* **Extracted text**:
|---|
It takes hard work to create simplicity: unless IT security is allowed to move with the rapidly changing times to enable greater efficiencies, outmoded and sometimes irrelevant rules will hamstring enterprises. Relevant, informed governance is mission critical for effective collaboration...
Written by Oliver Marks, Contributor

A quick search on Dice, the IT jobs site, just brought up 8,485 open US jobs in 'IT security'. If you were to apply for one of these jobs and were hired your job description would require that you focus on enforcing governance and compliance, and protecting your employer's intellectual properties from digital burglars.

IT security is one of the foundational building blocks of corporate infrastructure along with the legal department, and are typically comprised of the most conservative people in the firm. Despite wishful thinking from those on the tech bleeding edge these folks are not going to abandon their responsibilities in order to appease fans of fashionable new technologies.

These people are in a very difficult position: their very reason for being in the company casts them as Nancy Reagan style 'Just Say No' evangelists, stamping out non compliant IT developments even when they can see the value of the technology to the firm.

Often the rules they are tasked with enforcing are hopelessly outmoded, particularly in global enterprises, but that's the job they were hired to do....

As Alistair Croll points out in an excellent piece "Cloud Computing's Unintended Consequences"
|---|
Items from a data source:
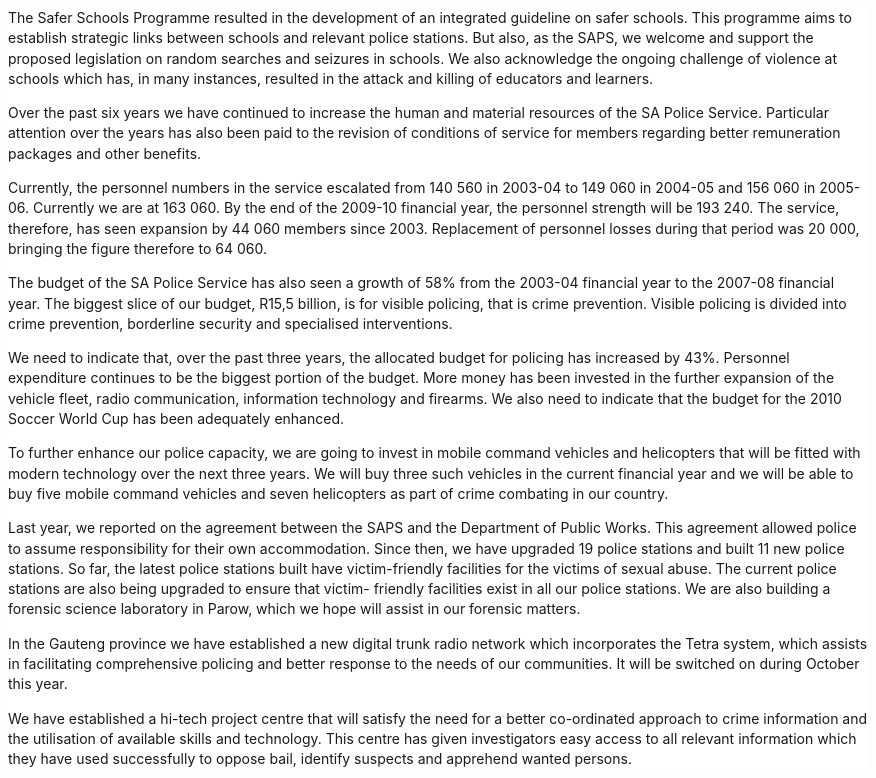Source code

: The Safer Schools Programme resulted in the development of an integrated
guideline on safer schools. This programme aims to establish strategic
links between schools and relevant police stations. But also, as the SAPS,
we welcome and support the proposed legislation on random searches and
seizures in schools. We also acknowledge the ongoing challenge of violence
at schools which has, in many instances, resulted in the attack and killing
of educators and learners.

Over the past six years we have continued to increase the human and
material resources of the SA Police Service. Particular attention over the
years has also been paid to the revision of conditions of service for
members regarding better remuneration packages and other benefits.

Currently, the personnel numbers in the service escalated from
140 560 in 2003-04 to 149 060 in 2004-05 and 156 060 in 2005-06. Currently
we are at 163 060. By the end of the 2009-10 financial year, the personnel
strength will be 193 240. The service, therefore, has seen expansion by 44
060 members since 2003. Replacement of personnel losses during that period
was 20 000, bringing the figure therefore to 64 060.

The budget of the SA Police Service has also seen a growth of 58% from the
2003-04 financial year to the 2007-08 financial year. The biggest slice of
our budget, R15,5 billion, is for visible policing, that is crime
prevention. Visible policing is divided into crime prevention, borderline
security and specialised interventions.

We need to indicate that, over the past three years, the allocated budget
for policing has increased by 43%. Personnel expenditure continues to be
the biggest portion of the budget. More money has been invested in the
further expansion of the vehicle fleet, radio communication, information
technology and firearms. We also need to indicate that the budget for the
2010 Soccer World Cup has been adequately enhanced.

To further enhance our police capacity, we are going to invest in mobile
command vehicles and helicopters that will be fitted with modern technology
over the next three years. We will buy three such vehicles in the current
financial year and we will be able to buy five mobile command vehicles and
seven helicopters as part of crime combating in our country.

Last year, we reported on the agreement between the SAPS and the Department
of Public Works. This agreement allowed police to assume responsibility for
their own accommodation. Since then, we have upgraded 19 police stations
and built 11 new police stations. So far, the latest police stations built
have victim-friendly facilities for the victims of sexual abuse. The
current police stations are also being upgraded to ensure that victim-
friendly facilities exist in all our police stations. We are also building
a forensic science laboratory in Parow, which we hope will assist in our
forensic matters.

In the Gauteng province we have established a new digital trunk radio
network which incorporates the Tetra system, which assists in facilitating
comprehensive policing and better response to the needs of our communities.
It will be switched on during October this year.

We have established a hi-tech project centre that will satisfy the need for
a better co-ordinated approach to crime information and the utilisation of
available skills and technology. This centre has given investigators easy
access to all relevant information which they have used successfully to
oppose bail, identify suspects and apprehend wanted persons.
|---|
* **Activity**:
Please update the text on IT security from "Written by Oliver" up to and including "fashionable new technologies.", putting "online intruders" in place of "digital burglars".

* **Exercise solution**:
Written by Oliver Marks, Contributor

A quick search on Dice, the IT jobs site, just brought up 8,485 open US jobs in 'IT security'. If you were to apply for one of these jobs and were hired your job description would require that you focus on enforcing governance and compliance, and protecting your employer's intellectual properties from online intruders.

IT security is one of the foundational building blocks of corporate infrastructure along with the legal department, and are typically comprised of the most conservative people in the firm. Despite wishful thinking from those on the tech bleeding edge these folks are not going to abandon their responsibilities in order to appease fans of fashionable new technologies.